Ein typisches Exemplar, das deine persönlichen Daten, bisherigen Karrierestationen, eventuelle Spezialisierungen und andere relevante Qualifikationen enthält, ist völlig ausreichend, um den Gründungszuschuss zu beantragen.

Businessplan

Aufwändiger wird es beim Businessplan, mit dem du die Tragfähigkeit deiner Existenzgründung schwarz auf weiß untermauern sollst. Dazu zählt einleitend, dass du das zugrundeliegende Konzept erläuterst und in diesem Zusammenhang beispielsweise auf deine Ausgangssituation, die Geschäftsidee, das eigentliche Angebot oder angedachte Akquise-Maßnahmen eingehst. 

Ferner sollte der Businessplan einen Einblick in deinen voraussichtlichen Kapitalbedarf und den dazugehörigen Finanzierungsplan beinhalten. Auch eine Umsatzvorschau für das erste Geschäftsjahr wird erwartet. Versuche bei aller Ambition, realistische Zahlen und Ziele anzugeben! Verbindliche Vorgaben zur Länge des Businessplans gibt es unterdessen nicht – während sich eine ernstzunehmende Gründung nicht auf zwei oder drei Seiten zusammenfassen lässt, dürften 25 bis 30 Seiten vielerorts als deutlich zu umfangreich empfunden werden. 

Fachkundige Stellungnahme 

Im nächsten Schritt benötigst du die Stellungnahme einer fachkundigen Stelle, dass deine Existenzgründung ihrer Ansicht nach tragfähig ist und nach einer gewissen Weile eine plausible Aussicht auf geschäftlichen Erfolg hat.
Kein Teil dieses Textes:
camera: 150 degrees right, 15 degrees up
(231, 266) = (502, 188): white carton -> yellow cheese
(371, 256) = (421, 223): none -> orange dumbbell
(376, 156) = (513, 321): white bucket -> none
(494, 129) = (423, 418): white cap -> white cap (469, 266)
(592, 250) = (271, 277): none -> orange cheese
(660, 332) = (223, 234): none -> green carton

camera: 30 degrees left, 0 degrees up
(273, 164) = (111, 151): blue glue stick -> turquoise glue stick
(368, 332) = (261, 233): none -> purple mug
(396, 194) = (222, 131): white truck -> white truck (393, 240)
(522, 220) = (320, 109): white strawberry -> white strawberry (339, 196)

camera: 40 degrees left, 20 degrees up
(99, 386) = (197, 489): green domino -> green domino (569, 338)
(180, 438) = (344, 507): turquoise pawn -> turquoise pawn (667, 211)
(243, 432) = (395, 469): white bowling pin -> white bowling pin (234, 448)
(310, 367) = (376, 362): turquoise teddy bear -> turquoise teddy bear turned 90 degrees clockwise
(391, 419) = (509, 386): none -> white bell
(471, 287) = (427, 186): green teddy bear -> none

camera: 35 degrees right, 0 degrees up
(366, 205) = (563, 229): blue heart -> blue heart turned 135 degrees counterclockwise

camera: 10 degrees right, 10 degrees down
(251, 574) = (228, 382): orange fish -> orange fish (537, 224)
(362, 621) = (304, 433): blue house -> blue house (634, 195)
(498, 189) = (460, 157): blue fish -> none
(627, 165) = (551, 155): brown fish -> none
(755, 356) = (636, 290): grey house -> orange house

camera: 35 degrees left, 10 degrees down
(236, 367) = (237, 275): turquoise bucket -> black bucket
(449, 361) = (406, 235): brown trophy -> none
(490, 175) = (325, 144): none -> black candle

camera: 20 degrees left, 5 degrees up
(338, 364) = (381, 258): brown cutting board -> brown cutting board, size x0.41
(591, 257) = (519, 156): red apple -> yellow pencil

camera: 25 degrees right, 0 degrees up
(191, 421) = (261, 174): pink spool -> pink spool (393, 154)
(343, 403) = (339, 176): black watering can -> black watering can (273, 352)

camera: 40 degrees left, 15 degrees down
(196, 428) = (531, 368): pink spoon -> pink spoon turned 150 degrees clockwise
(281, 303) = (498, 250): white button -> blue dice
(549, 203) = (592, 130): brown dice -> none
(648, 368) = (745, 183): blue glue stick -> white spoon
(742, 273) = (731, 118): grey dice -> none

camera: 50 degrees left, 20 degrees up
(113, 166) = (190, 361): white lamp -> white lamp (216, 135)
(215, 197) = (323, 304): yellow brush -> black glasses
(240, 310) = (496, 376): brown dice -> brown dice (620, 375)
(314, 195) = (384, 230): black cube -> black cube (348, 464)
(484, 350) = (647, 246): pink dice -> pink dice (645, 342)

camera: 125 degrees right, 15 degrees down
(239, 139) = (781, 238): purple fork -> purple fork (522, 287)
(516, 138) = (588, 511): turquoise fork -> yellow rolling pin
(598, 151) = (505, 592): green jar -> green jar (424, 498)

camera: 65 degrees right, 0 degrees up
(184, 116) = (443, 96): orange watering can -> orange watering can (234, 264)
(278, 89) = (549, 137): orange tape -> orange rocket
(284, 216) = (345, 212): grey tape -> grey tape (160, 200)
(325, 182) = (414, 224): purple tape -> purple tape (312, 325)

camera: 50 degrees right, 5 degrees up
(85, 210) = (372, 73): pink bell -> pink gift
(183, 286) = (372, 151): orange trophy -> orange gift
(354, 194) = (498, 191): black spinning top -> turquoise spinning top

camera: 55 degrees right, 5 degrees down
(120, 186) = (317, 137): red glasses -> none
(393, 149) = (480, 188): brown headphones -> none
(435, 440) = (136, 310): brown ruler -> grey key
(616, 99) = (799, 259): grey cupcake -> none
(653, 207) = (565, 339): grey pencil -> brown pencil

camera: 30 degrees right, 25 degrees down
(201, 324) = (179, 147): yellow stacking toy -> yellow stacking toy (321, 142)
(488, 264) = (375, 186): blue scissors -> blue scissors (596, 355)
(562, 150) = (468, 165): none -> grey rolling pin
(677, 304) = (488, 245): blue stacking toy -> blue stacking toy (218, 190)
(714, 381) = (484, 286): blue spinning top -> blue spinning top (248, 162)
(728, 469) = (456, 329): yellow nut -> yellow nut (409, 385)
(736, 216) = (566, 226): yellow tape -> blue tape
Hier stehen dir diverse Anlaufstellen zur Verfügung – neben Steuerberatern, Wirtschaftsprüfern oder auf Wirtschaftsrecht spezialisierten Rechtsanwälten steht hier auch die Industrie- und Handelskammer zur Verfügung, die eine entsprechende Begutachtung des vorher erstellten Businessplans kostenfrei anbietet. Der Gründungszuschuss wir nur mit einer positiven Stellungnahme der fachkundigen Stelle genehmigt.

Nachweis: Anmeldung der Selbstständigkeit 

Zu guter Letzt geht es an die eigentliche Anmeldung deiner Gründung. Wenn du ein Gewerbe aufziehst, ist deine nächste Station das Gewerbeamt; als Freiberufler hingegen suchst du direkt das für dich zuständige Finanzamt auf. Per Post erhältst du nach deinem Besuch einen Nachweis über die erfolgte Anmeldung der Selbstständigkeit. Die darin enthaltene eigene Steuernummer brauchst du für alle späteren Geschäftsabwicklungen. Mit diesem Dokument sind deine Papiere auf dem Weg zur Existenzgründung endlich komplett! 

Abgabe und Bewilligung

Um die staatlich geförderte Existenzgründung endgültig offiziell zu machen, musst du die im vorherigen Schritt aufgezählten Unterlagen gesammelt bei der Agentur für Arbeit einreichen. Diese entscheidet in der Regel innerhalb weniger Wochen über eine Bewilligung. Der wiederum sollte nichts im Wege stehen, wenn du vorab vollständige und lückenlose Angaben gemacht hast. Somit bleibt nur noch zu sagen: Glückwunsch zur Gründung und gutes Gelingen!